Mom had smiled and told me that she was glad I had such a creative heart but “just keep yourself open to all the options.”

Dad told me he knew I’d be a wonderful artist one day.

Later, I heard them fighting. “You can’t tell her things like that, Allen,” Mom said, her voice raised enough that I could hear it through the wall. “What is she going to do when those dreams don’t come true? When she can’t afford to feed herself, let alone her family?”

“We can’t protect her from everything,” he said. “Some things she’ll have to learn on her own.”

“But we can try.”


A few weeks before the flood, Caleb had shown me pictures he’d taken in his house. The way the light came through the window. His mom sitting alone at the dinner table. His closet— old clothes pushed to one side, new ones on the other—but there were so many of the old ones. “Mom won’t let me throw them out,” Caleb said. A spread of pens on his desk. The broken television in the basement—one of those old boxy ones. A stack of home videos gathering dust.

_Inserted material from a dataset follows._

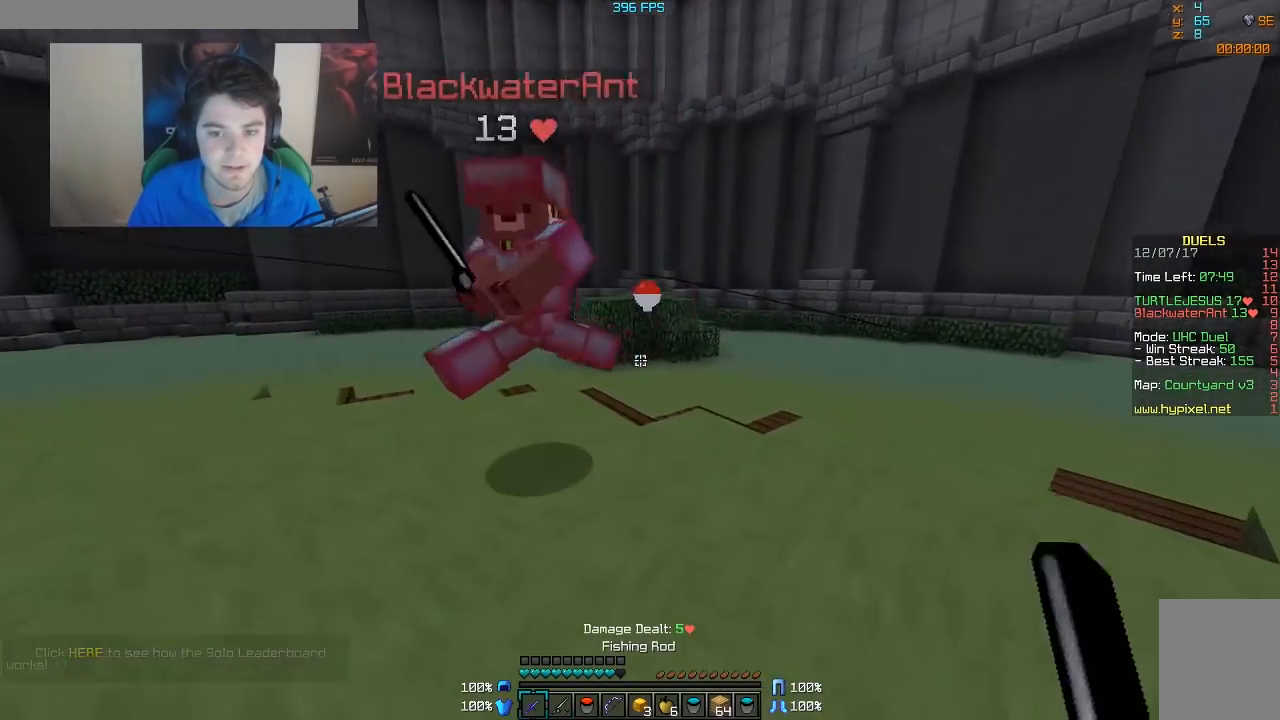
{"keys": ["d", "s"], "mouse": [], "events": [[67, "d", "up"], [67, "mouse_left", "up"], [167, "mouse_left", "down"], [217, "mouse_left", "up"], [267, "d", "down"], [267, "mouse_left", "down"], [267, "w", "up"], [317, "mouse_left", "up"], [367, "mouse_left", "down"], [367, "s", "down"], [467, "mouse_left", "up"]]}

His pet rabbit.

“Damn, these are good.” I slid my finger across the screen of his phone.

He shrugged. “You notice a lot when people don’t look at you.”

I handed his phone back to him, and he looked at a few more of the photos and then tucked it into his pocket.


Mr. Lesley told us once that the system isn’t broken—but that we have to break it and make something new. That’s why he had us make such weird stuff—“found art” or collage or messing up images on purpose. He said that’s what the Black Lives Matter people are mad about and the people who love Bernie Sanders and even the people who love Trump. People say the system is broken when it was never really right in the first place, he said.

I liked him. But I knew he’d probably be gone by the next year. You couldn’t say that kind of stuff in my school and stay. Or maybe he’d find some better place than this shithole of a school. No one wanted to stay in Columbia, anyway. I talked about it with Caleb once—everywhere else I wanted to be. We were lying by the river, watching the clouds.

“New York is too cold,” he said.

“But, like, it’s the center of everything, you know?”

He shook his head. “My parents took me to New York once when I was a kid. It’s loud and noisy and cold.”

“Chicago?”

“Still too cold.” His eyes were tracing the lines of the branches, or maybe the edges of the clouds.

“I know. New Orleans. I hear there’s music everywhere. And, you know, they like all kinds of people there. You don’t have to be a certain way. Like you do here.”

He shrugged.

I don’t think Caleb had the same vision I did. He saw backward, around, inside, outside, far ahead, to the end of the world. He saw time collapsing in on itself. He saw himself moving through it, between it. I told him he watched too much scifi. That he needed to think about his future. He hadn’t even filled out one college application.

He shook his head. “You don’t get it,” he said. “And it’s not science fiction. It’s science.”

I was awful at science, though, so I didn’t understand what he meant.

The second week of art class, Mr. Lesley had us cut up pictures of childhood stuff and make new stuff out of them. I cut up stills from Disney movies and glued them together to make Pocahontas and Mulan fall in love. Caleb cut up pictures of Barbie. The world wanted her to be a certain way, he said. But all they saw were pieces. She had this one body and only a few sets of clothes and she was supposed to fit into them, but what if she didn’t?

Caleb called his piece “Conflagration,” a word he’d learned in Latin class when they read about Dido and Aeneas. The pieces of Barbie, all cut up and put back together, a little off. All around her, her clothes on fire.


They’d closed the parks along the river’s edge, so we couldn’t get to the place we usually went to. We drove around a bit and eventually just went to the Gervais Street Bridge like everyone else who wanted to see what was going on. I parked at a metered spot but didn’t pay. I figured the police would have enough on their hands that day that they wouldn’t worry about my expired meter. I started walking toward the bridge. Caleb paused by the meter, his hands in his pockets.

“But, I—I have change,” he said, “I can—”

“Don’t be such a goody-goody,” I said. “Come on.”

The National Guard was already filling sandbags. Piling them up, begging the banks not to collapse. Lines of people gathered to help.

“Will they work?” Caleb asked. He was holding an umbrella that was too big for him. One gust could’ve pulled him away.

“Will what work?”

He pointed to the piles of wet sand, the lines of people with shovels, the white stacks growing higher as the water did, too.

I shrugged. I heard the shouting from below and the sounds of radios and walkie-talkies.

“Jessie?” Caleb said.

We were standing on the bridge, rain soaking through my T-shirt, dripping from the ends of my hair. I spread my arms and tipped back my head and closed my eyes and opened my hands and let the rain fall and fall.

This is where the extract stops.